## Data provided

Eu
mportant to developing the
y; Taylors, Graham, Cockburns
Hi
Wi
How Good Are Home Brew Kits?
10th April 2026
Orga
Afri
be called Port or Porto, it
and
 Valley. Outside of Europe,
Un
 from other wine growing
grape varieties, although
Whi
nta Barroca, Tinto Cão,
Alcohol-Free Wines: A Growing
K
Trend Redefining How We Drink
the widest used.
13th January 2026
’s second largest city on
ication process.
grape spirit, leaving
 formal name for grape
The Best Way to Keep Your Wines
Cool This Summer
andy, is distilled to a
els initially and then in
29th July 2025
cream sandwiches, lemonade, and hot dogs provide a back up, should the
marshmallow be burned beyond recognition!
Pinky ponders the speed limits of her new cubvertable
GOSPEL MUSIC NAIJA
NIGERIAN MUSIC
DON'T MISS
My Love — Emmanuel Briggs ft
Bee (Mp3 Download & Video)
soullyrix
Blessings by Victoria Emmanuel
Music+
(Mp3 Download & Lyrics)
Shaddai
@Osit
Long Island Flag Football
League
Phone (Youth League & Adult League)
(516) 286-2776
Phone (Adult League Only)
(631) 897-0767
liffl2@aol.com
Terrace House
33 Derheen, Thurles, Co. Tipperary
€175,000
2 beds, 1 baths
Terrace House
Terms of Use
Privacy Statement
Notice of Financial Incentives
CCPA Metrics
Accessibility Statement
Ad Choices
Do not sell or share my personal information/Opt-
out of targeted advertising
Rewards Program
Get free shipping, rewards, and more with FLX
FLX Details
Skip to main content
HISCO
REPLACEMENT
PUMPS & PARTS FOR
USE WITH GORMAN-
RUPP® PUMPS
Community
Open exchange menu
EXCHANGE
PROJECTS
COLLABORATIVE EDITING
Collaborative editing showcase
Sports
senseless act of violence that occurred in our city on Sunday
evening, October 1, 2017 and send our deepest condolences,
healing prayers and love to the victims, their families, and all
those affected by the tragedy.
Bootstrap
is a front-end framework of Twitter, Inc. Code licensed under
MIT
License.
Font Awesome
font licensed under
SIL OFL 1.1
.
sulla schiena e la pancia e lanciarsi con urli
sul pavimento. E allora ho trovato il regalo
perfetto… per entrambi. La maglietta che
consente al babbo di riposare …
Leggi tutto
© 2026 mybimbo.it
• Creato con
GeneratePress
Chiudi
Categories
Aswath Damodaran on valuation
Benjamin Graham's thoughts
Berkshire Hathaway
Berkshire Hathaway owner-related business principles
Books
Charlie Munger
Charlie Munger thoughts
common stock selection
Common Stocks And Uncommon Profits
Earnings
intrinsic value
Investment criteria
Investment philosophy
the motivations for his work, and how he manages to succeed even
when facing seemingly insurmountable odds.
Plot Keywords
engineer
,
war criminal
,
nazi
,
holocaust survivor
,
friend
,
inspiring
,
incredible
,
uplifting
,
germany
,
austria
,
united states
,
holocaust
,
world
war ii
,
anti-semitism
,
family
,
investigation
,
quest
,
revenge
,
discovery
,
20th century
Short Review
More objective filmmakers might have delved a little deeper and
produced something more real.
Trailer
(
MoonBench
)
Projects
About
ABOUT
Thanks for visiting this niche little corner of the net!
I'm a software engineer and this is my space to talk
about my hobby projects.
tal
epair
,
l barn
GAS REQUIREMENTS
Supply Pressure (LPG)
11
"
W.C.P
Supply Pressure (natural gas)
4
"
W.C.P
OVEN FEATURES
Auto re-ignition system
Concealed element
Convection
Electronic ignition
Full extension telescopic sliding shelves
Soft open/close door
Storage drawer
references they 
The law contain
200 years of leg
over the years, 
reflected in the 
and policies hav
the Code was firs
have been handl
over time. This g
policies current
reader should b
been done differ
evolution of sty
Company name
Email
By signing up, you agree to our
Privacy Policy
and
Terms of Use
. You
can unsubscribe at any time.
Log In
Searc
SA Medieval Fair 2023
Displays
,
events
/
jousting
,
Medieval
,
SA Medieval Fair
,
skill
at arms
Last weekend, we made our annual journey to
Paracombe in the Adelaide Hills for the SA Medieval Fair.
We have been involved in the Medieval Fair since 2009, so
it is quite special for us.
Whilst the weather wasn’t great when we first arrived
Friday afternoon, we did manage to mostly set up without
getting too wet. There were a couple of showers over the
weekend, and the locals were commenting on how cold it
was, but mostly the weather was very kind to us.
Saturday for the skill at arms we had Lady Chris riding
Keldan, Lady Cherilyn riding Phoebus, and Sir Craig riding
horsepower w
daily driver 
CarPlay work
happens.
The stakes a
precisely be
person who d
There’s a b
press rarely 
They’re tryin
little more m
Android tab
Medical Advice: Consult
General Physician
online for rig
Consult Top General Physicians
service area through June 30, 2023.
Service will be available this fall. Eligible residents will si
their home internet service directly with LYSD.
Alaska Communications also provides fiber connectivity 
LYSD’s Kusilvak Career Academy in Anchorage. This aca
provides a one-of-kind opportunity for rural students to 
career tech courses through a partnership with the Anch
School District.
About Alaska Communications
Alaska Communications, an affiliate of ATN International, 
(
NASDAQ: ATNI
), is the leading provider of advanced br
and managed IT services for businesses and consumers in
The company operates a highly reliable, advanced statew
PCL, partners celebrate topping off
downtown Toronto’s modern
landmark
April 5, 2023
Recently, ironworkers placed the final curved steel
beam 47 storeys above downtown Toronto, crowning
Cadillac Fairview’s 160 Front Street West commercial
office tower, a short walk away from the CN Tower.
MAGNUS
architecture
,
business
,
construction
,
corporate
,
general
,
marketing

## What the task asks
Which lines in the data above hold the string "Emmanuel"? Return each of them.

## Completed exercise
My Love — Emmanuel Briggs ft
Blessings by Victoria Emmanuel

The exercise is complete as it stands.